### What the task requires
Please copy the entries below line for line, leaving every character unchanged.
:: The data
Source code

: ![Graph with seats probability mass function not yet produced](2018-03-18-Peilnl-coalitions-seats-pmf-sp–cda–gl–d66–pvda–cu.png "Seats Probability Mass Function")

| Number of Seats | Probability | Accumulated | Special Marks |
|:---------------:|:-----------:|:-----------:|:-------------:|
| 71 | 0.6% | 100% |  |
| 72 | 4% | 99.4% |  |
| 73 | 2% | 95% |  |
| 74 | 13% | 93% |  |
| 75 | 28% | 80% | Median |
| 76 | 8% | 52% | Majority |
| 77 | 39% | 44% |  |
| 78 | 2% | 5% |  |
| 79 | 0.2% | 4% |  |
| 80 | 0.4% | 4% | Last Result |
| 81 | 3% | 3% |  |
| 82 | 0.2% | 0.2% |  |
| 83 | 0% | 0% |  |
::::
### Written answer
Source code

: ![Graph with seats probability mass function not yet produced](2018-03-18-Peilnl-coalitions-seats-pmf-sp–cda–gl–d66–pvda–cu.png "Seats Probability Mass Function")

| Number of Seats | Probability | Accumulated | Special Marks |
|:---------------:|:-----------:|:-----------:|:-------------:|
| 71 | 0.6% | 100% |  |
| 72 | 4% | 99.4% |  |
| 73 | 2% | 95% |  |
| 74 | 13% | 93% |  |
| 75 | 28% | 80% | Median |
| 76 | 8% | 52% | Majority |
| 77 | 39% | 44% |  |
| 78 | 2% | 5% |  |
| 79 | 0.2% | 4% |  |
| 80 | 0.4% | 4% | Last Result |
| 81 | 3% | 3% |  |
| 82 | 0.2% | 0.2% |  |
| 83 | 0% | 0% |  |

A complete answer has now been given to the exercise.